The second concerto, in B minor, although scarcely streamlined, is a more-compressed work and in many ways a more interesting one. It is not really tightly knit, but here Dohnányi controls the sprawl better than in his earlier concerto. The capital-R Romanticism is more surprising in light of the date of this concerto, written four years after Rachmaninoff’s death, than at the time of the first concerto, begun the year Brahms died. Dohnányi never updates his harmonic palette or takes particular cognizance of the many changes in music in the first half of the 20th century: he is unabashedly faithful to the Romantic spirit and the virtuoso piano techniques associated with it. Again in this concerto, he fails to create any particularly memorable themes, but he works with his material here with more-pointed skill than in the earlier concerto, and the piece feels better proportioned. And the slow movement, marked Adagio – Poco rubato, does not come across as a byway or afterthought, but as a warm and rather thoughtful contemplation between the outer movements. Concerto No. 2 may be just too backward-looking to attract the attention of contemporary pianists; but here again, Gülbadamova and Matiakh show clear understanding of the work’s provenance and structure, and work together to produce a finely balanced, very well-played performance that shows the concerto in the best possible light.
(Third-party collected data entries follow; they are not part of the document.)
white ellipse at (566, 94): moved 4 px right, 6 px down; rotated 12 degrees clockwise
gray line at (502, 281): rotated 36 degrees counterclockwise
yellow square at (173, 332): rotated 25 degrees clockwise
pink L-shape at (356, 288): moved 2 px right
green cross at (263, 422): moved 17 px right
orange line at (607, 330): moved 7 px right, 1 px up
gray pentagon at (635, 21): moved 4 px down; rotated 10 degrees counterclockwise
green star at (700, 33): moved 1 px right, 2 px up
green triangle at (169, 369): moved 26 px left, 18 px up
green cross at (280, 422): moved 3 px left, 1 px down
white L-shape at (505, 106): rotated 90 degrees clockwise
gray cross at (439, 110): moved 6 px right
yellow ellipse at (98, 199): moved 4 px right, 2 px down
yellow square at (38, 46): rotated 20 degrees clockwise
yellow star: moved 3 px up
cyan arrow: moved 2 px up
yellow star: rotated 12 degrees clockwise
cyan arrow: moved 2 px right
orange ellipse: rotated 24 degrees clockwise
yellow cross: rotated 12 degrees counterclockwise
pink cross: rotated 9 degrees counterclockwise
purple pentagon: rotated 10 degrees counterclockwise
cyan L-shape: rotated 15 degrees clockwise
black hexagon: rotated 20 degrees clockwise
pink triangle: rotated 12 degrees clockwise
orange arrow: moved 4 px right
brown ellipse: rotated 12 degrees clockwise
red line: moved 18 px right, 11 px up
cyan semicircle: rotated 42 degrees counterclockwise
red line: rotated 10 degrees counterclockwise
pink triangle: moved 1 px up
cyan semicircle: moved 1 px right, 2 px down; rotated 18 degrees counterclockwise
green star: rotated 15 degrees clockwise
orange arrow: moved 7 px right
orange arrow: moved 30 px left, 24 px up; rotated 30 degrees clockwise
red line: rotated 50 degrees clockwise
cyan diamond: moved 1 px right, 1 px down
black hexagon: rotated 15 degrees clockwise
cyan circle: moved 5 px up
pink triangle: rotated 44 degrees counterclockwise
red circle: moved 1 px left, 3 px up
Neither concerto is anywhere near as much fun as the Variations on a Nursery Tune, which pays tribute to some composers of the early 20th century and gently satirizes others: the two concertos are serious, intense works that are “big” in every sense. That makes them challenging to play and, in truth, to hear: they are well-made and worthwhile for occasional listening, but there is little in them distinctive enough to make them stand out from other late-Romantic (or post-late-Romantic) assertions for piano and orchestra.